Problem details: Continue the Mother's Day newsletter below, starting right after its last sentence.

Supplied passage:
THE NEW EWE

"What man of you, having a hundred sheep, if he loses one of them, does not leave the ninety-nine in the wilderness, and go after the one which is lost, until he finds it? And when he has found it, he lays it on his shoulders, rejoicing. And when he comes home, he calls together his friends and neighbors, saying to them, 'Rejoice with me, for I have found my sheep which was lost!'"

Luke 15:4-6

May 7, 2014

Happy Mother's Day

LIFE IN THE FOLD:

I have to be honest -- this is always my least favorite newsletter to write each year. I feel like I need to write something appropriate for Mother's Day, but not being a mother myself and not having a mother that is living, I always struggle with what to write. The last thing any parent wants to hear is advice or insight from a non-parent. So once again this year, I have been agonizing over what to write.

As I was sitting... and thinking... and contemplating... I had this this thought pop up in my mind, "Write about the topic, 'I'm Not a Mother'." Hmm, well I certainly know a lot about that!

So here I go: "I'm Not a Mother":

All during my growing up and young adult life I always expected that I would one day get married and have children. After all, that's what my grandma did, my mama did, my aunts did, and my sisters all did. That was always an assumption I made and I had no reason to expect anything different. Then years and years and years went by... no dates... no meeting Mr. Right... and birthday after birthday went by with no prospects of marriage. That wasn't what I was expecting and not what I had dreamed of.

I had basically given up all hope of ever meeting anyone and getting married when Jon and I met. I was 38 by that time -- and he was younger than 38. We became friends and he finally asked me out seven weeks before my 39th birthday. Two weeks before my 40th birthday, we got married.

Source data:
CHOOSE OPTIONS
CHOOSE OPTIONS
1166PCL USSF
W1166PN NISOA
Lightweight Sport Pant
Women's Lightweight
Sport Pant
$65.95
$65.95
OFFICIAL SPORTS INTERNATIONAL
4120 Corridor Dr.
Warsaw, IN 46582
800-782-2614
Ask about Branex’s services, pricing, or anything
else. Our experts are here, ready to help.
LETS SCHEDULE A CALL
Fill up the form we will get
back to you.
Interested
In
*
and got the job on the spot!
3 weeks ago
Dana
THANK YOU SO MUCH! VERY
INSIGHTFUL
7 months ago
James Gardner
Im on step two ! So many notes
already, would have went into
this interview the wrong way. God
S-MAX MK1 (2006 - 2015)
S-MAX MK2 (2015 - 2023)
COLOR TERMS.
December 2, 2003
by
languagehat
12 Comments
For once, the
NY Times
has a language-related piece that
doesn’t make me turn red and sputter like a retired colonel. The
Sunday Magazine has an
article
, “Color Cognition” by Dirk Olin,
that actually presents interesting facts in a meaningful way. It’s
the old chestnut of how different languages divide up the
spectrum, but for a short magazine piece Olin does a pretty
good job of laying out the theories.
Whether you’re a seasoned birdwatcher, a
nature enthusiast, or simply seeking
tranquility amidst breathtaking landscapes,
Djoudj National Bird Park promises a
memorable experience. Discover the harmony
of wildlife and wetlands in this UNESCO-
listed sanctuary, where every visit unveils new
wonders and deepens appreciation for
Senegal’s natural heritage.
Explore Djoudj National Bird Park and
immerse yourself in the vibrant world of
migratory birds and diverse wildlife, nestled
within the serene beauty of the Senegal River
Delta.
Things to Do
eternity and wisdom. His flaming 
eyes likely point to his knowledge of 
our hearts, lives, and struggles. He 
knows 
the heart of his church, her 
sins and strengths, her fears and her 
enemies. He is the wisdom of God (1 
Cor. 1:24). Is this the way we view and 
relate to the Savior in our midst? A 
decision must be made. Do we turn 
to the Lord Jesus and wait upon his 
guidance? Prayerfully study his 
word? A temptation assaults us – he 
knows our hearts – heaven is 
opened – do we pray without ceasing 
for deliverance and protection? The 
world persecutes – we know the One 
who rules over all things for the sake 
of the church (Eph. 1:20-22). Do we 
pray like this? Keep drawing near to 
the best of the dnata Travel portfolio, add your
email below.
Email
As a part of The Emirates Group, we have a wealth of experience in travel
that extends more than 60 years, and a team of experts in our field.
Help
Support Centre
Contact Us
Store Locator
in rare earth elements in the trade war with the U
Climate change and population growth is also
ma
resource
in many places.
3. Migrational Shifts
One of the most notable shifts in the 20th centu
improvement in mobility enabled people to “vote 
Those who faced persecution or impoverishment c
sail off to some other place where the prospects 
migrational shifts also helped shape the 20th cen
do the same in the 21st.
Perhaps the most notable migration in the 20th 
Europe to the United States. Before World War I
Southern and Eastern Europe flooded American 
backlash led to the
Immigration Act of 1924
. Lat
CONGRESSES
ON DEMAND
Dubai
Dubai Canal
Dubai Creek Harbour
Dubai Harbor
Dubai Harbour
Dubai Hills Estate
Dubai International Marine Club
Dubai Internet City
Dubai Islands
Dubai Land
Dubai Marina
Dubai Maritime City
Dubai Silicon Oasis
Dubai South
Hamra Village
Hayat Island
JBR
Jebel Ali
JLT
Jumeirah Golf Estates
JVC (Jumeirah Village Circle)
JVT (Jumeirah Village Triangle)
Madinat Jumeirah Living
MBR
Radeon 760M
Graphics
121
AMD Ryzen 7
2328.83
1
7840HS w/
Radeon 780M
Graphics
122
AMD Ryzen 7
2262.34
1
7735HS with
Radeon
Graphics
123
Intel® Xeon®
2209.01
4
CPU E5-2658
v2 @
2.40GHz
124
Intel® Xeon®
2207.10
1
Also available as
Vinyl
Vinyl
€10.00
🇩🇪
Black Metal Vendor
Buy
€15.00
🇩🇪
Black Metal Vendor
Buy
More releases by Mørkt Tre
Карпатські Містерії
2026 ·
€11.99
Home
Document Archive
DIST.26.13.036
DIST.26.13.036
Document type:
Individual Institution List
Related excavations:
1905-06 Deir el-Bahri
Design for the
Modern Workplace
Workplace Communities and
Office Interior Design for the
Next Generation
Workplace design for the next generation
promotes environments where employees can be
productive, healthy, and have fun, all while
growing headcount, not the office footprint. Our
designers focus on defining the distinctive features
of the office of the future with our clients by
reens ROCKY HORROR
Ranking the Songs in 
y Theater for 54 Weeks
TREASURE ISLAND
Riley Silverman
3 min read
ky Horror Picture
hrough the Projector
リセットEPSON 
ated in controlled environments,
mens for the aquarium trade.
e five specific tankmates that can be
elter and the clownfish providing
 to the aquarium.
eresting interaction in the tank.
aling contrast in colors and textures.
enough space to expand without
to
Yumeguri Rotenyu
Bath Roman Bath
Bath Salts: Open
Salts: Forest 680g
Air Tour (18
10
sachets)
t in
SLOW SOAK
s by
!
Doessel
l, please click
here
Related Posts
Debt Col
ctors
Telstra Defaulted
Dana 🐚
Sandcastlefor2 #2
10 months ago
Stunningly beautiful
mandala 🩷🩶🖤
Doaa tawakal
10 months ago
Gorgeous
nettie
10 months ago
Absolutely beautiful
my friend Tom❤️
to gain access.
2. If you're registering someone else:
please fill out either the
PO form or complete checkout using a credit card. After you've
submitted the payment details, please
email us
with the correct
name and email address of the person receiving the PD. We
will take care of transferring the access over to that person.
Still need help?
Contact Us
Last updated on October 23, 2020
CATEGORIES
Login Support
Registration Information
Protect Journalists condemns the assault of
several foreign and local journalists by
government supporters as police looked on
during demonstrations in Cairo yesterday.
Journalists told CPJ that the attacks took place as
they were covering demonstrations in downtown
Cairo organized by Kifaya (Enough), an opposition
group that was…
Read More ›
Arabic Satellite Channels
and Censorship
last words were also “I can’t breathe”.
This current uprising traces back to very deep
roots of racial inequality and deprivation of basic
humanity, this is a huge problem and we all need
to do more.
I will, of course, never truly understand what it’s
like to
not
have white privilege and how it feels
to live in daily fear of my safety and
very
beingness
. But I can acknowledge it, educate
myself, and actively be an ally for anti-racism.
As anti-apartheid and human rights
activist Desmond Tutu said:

Exercise response:
Before marriage we discussed our expectations of marriage and family and made major decisions before the wedding ever took place. One of the things we talked about and agreed on was that we weren't going to have children. That was a personal choice that the two of us made, and what we felt was the wisest decision for our situation. After waiting so many years to meet the right person and get married, we wanted time alone with it being just the two of us before starting a family; yet at my age, we wouldn't have had that luxury. I also knew that at my age, there would have been health risks involved for both myself and a child should I have chosen to have a baby. We also didn't think that it would be fair that when our child started Kindergarten, we would have been the age as most of their grandparents. By the time they ever graduated from college, we would have been retirement age. Another consideration was the fact that we both enjoyed growing up with siblings and would have wanted that for a child that we parented, and that would have been even more of a risk for both me and another baby... and we would have been even older when that child finished their schooling. The probability of us being around to watch our grandchildren grow up and become adults was possible, but not likely. So based upon these reasons, we chose to not become parents.

We've had some wonderful experiences and have had the opportunity to travel and vacation since we've been married. If we had had young children, I very likely wouldn't have got to travel with Jon when he worked in Singapore and Germany. Our focus and priority is not on raising kids, so we've been able to take advantage of opportunities that we wouldn't have been able to share together otherwise. We've been told, "It's not fair that you get to travel and do all these things....." But we see it as a bit of a trade-off. We have gotten to experience some great adventures; but it's always just going to be the two of us and we are never going to have our children here for holidays or celebrate their birthdays and graduations and milestones. We're not going to have kids to come and take care of us when we get elderly.... or grandkids to spoil.

We are never going to experience telling our children about Jesus and seeing them give their heart to Him. We're not going to see what career path they choose, or if they'll be involved in ministry, or follow a special calling upon their life. But that is something you mother's have either already witnessed, or what you have to look forward to in the future.

Even though parenthood wasn't something that God planned for me and Jon, He has placed His divine favor upon us in many ways. We've been blessed beyond measure over and over again. We've also been blessed to be part of a strong family unit who love and include us; and whom we love in return. As long as we love others, family or otherwise, we will never be alone or lonely.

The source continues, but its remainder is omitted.